Secret Drugs of Buddhism: Psychedelic Sacraments and the Origins of the Vajrayāna
- Author: Lama Mike Crowley
- Language: English
- Subject: Vajrayana, Buddhism, psychedelics
- Publisher: Amrita Press, Synergetic Press
- Publication date: 2016
- Publication place: United States
- Media type: Print
- ISBN: 978-0692652817

= Secret Drugs of Buddhism =

2016 book by Lama Mike Crowley

Secret Drugs of Buddhism: Psychedelic Sacraments and the Origins of the Vajrayāna is a 2016 book by Welsh author and Kagyu Tibetan Buddhist teacher Lama Mike Crowley.
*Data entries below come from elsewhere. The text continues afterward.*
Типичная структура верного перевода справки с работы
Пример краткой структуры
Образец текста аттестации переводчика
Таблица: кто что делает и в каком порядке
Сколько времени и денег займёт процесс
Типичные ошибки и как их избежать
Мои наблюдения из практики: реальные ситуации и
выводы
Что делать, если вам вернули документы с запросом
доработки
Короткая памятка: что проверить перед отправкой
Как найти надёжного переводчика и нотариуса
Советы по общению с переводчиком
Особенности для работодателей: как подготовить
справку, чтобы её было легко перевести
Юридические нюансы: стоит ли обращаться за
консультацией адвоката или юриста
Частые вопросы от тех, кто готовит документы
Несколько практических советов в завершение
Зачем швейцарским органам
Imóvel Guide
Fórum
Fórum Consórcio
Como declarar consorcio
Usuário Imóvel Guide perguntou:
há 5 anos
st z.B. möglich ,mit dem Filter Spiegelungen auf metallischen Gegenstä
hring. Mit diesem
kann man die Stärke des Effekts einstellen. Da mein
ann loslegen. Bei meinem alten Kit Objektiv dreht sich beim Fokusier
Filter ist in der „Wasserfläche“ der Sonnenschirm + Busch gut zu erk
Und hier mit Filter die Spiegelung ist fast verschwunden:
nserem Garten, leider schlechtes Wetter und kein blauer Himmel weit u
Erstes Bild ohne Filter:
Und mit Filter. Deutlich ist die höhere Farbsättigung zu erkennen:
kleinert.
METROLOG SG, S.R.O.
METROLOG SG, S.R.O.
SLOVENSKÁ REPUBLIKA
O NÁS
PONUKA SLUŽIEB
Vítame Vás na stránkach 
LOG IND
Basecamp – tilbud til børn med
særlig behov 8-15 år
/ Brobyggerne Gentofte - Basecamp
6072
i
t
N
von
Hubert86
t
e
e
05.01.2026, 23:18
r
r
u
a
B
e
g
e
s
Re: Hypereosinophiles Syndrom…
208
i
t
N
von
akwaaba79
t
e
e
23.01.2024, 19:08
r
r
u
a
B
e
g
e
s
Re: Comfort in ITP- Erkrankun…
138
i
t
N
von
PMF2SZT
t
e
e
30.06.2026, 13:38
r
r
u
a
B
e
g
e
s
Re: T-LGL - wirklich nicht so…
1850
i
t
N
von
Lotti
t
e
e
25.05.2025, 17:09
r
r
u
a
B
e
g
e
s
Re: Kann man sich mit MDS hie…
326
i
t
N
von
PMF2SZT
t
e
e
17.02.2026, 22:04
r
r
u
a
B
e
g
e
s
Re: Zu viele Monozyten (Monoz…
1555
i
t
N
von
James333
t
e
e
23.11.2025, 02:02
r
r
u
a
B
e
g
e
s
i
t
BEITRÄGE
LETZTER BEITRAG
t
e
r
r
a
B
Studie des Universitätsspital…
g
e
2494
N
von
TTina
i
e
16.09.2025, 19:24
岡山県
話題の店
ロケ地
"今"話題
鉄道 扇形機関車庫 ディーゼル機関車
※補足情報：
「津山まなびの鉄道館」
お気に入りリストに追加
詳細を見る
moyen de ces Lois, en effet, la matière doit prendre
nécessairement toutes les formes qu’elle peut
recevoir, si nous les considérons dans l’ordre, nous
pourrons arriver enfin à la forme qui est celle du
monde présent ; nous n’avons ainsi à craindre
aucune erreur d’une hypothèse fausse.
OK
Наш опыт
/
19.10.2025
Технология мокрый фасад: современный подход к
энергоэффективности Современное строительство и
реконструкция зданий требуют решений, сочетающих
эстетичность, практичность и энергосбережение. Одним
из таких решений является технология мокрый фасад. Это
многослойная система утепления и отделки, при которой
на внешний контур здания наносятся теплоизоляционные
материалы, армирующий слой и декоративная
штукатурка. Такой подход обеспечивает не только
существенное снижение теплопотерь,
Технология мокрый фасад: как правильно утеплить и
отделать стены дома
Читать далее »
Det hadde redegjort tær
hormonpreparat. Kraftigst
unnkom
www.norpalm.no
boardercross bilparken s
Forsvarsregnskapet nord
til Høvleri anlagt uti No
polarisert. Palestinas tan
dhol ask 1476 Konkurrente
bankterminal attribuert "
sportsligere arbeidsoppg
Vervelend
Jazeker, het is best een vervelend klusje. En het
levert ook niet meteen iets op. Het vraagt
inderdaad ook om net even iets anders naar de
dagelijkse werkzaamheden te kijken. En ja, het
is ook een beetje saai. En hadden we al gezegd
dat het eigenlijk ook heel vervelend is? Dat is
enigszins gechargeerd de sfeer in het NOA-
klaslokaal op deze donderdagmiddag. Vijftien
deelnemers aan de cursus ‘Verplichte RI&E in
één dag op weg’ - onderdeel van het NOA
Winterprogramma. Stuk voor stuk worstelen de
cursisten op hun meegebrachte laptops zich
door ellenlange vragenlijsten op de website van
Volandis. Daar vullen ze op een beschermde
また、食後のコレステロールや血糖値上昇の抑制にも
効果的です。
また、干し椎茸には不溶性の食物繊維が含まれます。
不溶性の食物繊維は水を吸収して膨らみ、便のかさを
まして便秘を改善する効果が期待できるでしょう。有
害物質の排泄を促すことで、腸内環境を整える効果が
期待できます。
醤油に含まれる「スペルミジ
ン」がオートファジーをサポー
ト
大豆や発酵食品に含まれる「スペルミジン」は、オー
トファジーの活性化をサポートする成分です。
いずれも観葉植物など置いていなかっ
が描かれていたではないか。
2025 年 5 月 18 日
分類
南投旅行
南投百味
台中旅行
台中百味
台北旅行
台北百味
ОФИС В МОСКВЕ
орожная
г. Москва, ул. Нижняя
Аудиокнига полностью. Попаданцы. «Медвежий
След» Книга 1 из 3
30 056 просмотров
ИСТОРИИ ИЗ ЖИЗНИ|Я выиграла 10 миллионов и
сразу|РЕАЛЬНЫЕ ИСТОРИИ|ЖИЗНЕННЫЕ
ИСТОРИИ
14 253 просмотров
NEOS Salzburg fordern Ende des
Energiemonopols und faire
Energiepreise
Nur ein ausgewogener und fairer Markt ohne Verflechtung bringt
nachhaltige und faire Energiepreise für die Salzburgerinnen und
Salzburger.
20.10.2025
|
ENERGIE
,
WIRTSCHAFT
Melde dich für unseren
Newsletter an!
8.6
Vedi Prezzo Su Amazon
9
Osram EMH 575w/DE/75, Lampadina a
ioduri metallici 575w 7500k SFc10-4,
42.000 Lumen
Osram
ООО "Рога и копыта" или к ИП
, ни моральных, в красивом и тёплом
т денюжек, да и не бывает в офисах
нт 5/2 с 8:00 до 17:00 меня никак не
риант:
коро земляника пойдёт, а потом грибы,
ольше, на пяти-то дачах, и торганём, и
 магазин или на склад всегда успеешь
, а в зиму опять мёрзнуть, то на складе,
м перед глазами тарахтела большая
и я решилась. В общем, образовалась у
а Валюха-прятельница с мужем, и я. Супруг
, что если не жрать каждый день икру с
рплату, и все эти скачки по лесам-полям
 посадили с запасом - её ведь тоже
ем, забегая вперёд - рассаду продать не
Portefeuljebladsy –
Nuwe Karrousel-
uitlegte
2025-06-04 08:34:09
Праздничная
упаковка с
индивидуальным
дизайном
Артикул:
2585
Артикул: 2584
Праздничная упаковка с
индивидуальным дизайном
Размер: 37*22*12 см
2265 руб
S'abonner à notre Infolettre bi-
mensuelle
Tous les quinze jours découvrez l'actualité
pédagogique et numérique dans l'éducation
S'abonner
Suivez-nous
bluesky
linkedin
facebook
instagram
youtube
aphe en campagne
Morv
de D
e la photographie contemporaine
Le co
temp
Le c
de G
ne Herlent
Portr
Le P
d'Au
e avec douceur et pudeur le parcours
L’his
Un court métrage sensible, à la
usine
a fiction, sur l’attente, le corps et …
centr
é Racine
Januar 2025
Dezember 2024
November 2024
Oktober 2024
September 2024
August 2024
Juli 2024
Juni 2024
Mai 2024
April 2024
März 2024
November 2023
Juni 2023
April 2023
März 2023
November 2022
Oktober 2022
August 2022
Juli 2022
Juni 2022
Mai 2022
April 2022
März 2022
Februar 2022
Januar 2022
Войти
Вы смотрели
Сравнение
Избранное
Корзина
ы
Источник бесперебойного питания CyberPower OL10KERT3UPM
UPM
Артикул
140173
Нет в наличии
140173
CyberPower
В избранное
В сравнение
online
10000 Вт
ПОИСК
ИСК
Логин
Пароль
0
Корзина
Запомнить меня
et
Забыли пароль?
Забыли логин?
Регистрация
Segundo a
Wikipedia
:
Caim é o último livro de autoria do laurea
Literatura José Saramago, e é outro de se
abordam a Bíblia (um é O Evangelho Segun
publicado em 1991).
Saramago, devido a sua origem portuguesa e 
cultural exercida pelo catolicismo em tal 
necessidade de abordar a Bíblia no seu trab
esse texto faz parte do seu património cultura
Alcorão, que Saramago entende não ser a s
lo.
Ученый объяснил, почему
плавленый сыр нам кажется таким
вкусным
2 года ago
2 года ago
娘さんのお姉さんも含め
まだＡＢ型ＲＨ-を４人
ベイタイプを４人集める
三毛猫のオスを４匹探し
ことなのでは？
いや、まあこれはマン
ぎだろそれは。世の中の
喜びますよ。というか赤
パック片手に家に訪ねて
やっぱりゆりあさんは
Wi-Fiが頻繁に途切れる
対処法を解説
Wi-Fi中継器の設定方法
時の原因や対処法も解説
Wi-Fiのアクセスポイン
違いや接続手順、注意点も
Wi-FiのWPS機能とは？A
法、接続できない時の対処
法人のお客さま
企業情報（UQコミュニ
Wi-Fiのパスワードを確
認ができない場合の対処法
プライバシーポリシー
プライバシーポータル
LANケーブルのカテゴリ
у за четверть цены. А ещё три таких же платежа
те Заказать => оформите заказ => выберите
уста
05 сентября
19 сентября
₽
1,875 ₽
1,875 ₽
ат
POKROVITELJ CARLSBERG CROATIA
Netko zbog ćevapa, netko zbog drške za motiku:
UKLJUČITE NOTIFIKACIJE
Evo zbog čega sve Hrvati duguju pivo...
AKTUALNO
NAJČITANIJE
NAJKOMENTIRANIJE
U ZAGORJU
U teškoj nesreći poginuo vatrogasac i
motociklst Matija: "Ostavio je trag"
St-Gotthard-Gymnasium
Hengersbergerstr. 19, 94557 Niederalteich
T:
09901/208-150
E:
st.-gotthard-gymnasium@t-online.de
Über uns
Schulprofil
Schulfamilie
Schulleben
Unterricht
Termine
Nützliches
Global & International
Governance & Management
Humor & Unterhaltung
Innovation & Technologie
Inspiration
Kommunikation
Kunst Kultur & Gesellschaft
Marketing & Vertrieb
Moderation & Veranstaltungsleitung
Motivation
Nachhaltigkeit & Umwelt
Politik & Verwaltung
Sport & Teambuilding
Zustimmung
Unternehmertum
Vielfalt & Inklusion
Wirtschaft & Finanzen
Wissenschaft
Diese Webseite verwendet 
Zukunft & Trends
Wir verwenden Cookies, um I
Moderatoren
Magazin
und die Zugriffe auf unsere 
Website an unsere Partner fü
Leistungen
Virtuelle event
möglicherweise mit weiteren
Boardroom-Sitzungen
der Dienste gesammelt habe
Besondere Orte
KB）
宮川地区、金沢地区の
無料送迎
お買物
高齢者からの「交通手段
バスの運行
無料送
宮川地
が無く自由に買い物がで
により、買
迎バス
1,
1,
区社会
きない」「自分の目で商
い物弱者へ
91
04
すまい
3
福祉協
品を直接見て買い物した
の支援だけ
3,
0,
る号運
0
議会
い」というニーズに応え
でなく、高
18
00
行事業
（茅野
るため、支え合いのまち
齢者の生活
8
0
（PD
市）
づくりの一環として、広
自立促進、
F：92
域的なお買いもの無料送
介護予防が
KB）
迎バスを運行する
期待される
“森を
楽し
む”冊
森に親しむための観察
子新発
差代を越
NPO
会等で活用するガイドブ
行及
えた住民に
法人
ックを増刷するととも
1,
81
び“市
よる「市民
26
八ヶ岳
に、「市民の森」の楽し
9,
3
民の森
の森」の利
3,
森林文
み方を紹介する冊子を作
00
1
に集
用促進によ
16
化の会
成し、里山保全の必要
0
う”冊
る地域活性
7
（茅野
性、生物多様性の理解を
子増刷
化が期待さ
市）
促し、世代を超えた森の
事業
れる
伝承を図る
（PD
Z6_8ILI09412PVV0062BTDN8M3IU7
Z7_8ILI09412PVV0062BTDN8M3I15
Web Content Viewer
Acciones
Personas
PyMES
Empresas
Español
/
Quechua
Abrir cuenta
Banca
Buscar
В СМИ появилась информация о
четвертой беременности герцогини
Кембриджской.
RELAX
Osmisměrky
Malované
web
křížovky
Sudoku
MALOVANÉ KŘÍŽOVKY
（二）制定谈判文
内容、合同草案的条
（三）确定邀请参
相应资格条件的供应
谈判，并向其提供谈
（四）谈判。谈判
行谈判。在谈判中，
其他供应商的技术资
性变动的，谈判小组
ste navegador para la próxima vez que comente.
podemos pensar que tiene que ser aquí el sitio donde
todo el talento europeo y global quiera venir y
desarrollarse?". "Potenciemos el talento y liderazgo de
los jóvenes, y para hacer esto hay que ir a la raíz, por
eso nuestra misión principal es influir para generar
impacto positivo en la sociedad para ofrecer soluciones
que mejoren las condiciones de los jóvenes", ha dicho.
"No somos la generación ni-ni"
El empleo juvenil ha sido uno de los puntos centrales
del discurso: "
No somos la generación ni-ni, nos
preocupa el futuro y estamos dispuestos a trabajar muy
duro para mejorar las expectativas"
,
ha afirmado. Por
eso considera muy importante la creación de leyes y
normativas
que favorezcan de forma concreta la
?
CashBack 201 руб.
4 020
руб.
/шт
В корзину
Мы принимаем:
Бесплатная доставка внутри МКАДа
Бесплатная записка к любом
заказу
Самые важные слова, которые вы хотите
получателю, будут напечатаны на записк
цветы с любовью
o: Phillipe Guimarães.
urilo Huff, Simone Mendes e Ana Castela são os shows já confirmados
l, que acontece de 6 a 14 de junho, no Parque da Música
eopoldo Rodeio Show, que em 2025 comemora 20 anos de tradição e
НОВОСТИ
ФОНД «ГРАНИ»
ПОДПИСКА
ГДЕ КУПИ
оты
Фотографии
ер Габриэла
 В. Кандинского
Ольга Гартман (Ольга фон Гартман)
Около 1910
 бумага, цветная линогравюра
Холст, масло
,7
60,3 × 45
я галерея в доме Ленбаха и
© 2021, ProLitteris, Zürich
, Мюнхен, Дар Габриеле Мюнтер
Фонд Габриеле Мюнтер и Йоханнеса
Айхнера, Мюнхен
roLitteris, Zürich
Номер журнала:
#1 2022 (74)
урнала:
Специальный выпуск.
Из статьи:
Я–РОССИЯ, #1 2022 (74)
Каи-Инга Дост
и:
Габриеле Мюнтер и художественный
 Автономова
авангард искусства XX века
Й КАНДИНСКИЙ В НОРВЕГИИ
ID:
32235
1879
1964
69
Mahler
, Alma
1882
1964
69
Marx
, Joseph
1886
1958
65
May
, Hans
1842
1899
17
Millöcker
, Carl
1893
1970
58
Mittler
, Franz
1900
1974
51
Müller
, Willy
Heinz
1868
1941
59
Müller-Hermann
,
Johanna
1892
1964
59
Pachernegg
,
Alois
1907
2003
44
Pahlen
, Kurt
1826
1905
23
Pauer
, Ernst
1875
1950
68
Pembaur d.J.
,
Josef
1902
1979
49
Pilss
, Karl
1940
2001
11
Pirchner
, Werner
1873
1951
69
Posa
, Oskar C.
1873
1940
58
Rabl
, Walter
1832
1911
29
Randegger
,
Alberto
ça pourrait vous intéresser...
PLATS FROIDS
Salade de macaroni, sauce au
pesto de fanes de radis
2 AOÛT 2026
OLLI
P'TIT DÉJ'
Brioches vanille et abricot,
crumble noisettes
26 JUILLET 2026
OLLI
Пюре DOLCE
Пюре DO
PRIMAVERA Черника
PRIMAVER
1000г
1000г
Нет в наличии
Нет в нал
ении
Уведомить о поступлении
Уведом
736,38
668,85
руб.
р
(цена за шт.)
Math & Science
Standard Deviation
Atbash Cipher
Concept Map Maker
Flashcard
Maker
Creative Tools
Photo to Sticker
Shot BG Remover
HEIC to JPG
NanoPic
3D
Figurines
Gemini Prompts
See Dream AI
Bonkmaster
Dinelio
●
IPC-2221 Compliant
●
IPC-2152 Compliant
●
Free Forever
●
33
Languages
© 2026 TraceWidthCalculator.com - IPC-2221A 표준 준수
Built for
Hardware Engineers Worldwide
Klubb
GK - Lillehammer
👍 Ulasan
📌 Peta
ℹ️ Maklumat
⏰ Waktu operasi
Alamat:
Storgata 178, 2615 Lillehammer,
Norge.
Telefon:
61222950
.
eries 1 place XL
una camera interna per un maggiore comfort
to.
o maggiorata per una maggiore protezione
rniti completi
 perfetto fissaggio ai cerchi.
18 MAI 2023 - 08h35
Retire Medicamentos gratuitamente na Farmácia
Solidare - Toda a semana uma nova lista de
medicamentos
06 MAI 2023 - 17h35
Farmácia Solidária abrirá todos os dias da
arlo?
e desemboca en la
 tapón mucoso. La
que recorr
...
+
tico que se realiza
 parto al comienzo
It includes a foreword by Ann Shulgin, American former author and the wife of chemist Alexander Shulgin.

The book argues that entheogenic substances historically played a role in Vajrayana Buddhist ritual and practice, contrary to modern interpretations of the Buddhist prohibition on intoxicants.

A revised second edition was published by Synergetic Press in 2019.

== Contents ==
Crowley argues that psychoactive substances were used as ritual sacraments in early Vajrayana Buddhism and that their role has largely been forgotten or reinterpreted in modern Buddhist traditions. He proposes that references to amrita in tantric Buddhist literature originally denoted an entheogenic sacrament rather than the symbolic ritual substance used in modern Vajrayana practice.

The book examines Buddhist scriptures alongside Sanskrit and Tibetan sources, archaeological evidence, iconography and ethnobotany in support of this interpretation. It also compares Buddhist ritual with the Vedic soma tradition and discusses possible botanical candidates for the psychoactive substances described in tantric literature.

== Editions ==

- Crowley, Mike (2016). Secret Drugs of Buddhism: Psychedelic Sacraments and the Origins of the Vajrayāna. Amrita Press. ISBN 978-0692652817.

- Crowley, Mike (2019). Secret Drugs of Buddhism: Psychedelic Sacraments and the Origins of the Vajrayāna (2nd ed.). Synergetic Press. ISBN 978-0907791744.